Records from a data source
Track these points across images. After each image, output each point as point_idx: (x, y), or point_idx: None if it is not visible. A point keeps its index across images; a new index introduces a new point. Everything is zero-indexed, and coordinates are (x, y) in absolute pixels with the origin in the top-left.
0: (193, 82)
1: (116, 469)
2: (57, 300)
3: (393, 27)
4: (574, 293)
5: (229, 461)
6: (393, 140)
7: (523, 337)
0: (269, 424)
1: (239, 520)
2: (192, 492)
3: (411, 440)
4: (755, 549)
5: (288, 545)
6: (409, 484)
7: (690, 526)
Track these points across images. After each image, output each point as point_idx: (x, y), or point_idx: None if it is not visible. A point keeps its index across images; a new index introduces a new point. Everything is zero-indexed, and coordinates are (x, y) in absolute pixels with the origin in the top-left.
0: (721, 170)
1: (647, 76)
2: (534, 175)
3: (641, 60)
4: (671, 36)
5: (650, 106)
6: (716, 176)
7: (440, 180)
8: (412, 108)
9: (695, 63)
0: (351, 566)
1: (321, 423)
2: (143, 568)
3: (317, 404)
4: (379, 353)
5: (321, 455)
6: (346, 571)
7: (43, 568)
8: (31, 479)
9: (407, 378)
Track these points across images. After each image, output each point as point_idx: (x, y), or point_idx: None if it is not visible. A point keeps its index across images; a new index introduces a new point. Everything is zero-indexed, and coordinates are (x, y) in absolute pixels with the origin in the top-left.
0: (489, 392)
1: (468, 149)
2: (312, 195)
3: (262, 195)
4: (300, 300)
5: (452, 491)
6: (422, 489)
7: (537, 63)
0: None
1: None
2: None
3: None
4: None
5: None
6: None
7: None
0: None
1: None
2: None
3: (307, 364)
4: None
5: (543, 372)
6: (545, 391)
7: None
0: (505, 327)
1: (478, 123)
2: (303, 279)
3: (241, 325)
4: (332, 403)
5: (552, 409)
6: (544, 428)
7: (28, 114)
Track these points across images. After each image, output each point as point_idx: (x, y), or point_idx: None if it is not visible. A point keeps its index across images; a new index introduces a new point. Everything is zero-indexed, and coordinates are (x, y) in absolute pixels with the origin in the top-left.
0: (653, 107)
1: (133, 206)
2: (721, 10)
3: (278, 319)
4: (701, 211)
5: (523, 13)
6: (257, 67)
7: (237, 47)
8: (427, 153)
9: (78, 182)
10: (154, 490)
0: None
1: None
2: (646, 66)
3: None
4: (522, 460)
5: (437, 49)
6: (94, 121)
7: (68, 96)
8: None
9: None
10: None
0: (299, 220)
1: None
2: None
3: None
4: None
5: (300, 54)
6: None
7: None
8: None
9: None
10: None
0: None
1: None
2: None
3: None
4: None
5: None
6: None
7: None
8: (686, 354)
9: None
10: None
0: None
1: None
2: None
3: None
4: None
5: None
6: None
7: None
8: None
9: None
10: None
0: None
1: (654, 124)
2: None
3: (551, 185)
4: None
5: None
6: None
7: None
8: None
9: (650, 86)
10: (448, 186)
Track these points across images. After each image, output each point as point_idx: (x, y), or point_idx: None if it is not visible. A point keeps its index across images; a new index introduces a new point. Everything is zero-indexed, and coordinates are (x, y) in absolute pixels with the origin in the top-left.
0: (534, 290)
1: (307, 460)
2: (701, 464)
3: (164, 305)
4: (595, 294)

JOB
Duplicate all of the lines above without any changes.

ANSWER TO THE TASK
Track these points across images. After each image, output each point as point_idx: (x, y), or point_idx: None if it is not visible. A point keeps its index across images; a new index introduces a new point. Everything is zero-indexed, and coordinates are (x, y) in absolute pixels with the origin in the top-left.
0: (193, 82)
1: (116, 469)
2: (57, 300)
3: (393, 27)
4: (574, 293)
5: (229, 461)
6: (393, 140)
7: (523, 337)
0: (269, 424)
1: (239, 520)
2: (192, 492)
3: (411, 440)
4: (755, 549)
5: (288, 545)
6: (409, 484)
7: (690, 526)
Track these points across images. After each image, output each point as point_idx: (x, y), or point_idx: None if it is not visible. A point keeps its index across images; a new index introduces a new point. Everything is zero-indexed, and coordinates are (x, y) in absolute pixels with the origin in the top-left.
0: (721, 170)
1: (647, 76)
2: (534, 175)
3: (641, 60)
4: (671, 36)
5: (650, 106)
6: (716, 176)
7: (440, 180)
8: (412, 108)
9: (695, 63)
0: (351, 566)
1: (321, 423)
2: (143, 568)
3: (317, 404)
4: (379, 353)
5: (321, 455)
6: (346, 571)
7: (43, 568)
8: (31, 479)
9: (407, 378)
Track these points across images. After each image, output each point as point_idx: (x, y), or point_idx: None if it is not visible. A point keeps its index across images; a new index introduces a new point. Everything is zero-indexed, and coordinates are (x, y) in absolute pixels with the origin in the top-left.
0: (489, 392)
1: (468, 149)
2: (312, 195)
3: (262, 195)
4: (300, 300)
5: (452, 491)
6: (422, 489)
7: (537, 63)
0: None
1: None
2: None
3: None
4: None
5: None
6: None
7: None
0: None
1: None
2: None
3: (307, 364)
4: None
5: (543, 372)
6: (545, 391)
7: None
0: (505, 327)
1: (478, 123)
2: (303, 279)
3: (241, 325)
4: (332, 403)
5: (552, 409)
6: (544, 428)
7: (28, 114)
Track these points across images. After each image, output each point as point_idx: (x, y), or point_idx: None if it is not visible. A point keeps its index across images; a new index introduces a new point. Everything is zero-indexed, and coordinates are (x, y) in absolute pixels with the origin in the top-left.
0: (653, 107)
1: (133, 206)
2: (721, 10)
3: (278, 319)
4: (701, 211)
5: (523, 13)
6: (257, 67)
7: (237, 47)
8: (427, 153)
9: (78, 182)
10: (154, 490)
0: None
1: None
2: (646, 66)
3: None
4: (522, 460)
5: (437, 49)
6: (94, 121)
7: (68, 96)
8: None
9: None
10: None
0: (299, 220)
1: None
2: None
3: None
4: None
5: (300, 54)
6: None
7: None
8: None
9: None
10: None
0: None
1: None
2: None
3: None
4: None
5: None
6: None
7: None
8: (686, 354)
9: None
10: None
0: None
1: None
2: None
3: None
4: None
5: None
6: None
7: None
8: None
9: None
10: None
0: None
1: (654, 124)
2: None
3: (551, 185)
4: None
5: None
6: None
7: None
8: None
9: (650, 86)
10: (448, 186)
Track these points across images. After each image, output each point as point_idx: (x, y), or point_idx: None if it is not visible. A point keeps its index across images; a new index introduces a new point. Everything is zero-indexed, and coordinates are (x, y) in absolute pixels with the origin in the top-left.
0: (534, 290)
1: (307, 460)
2: (701, 464)
3: (164, 305)
4: (595, 294)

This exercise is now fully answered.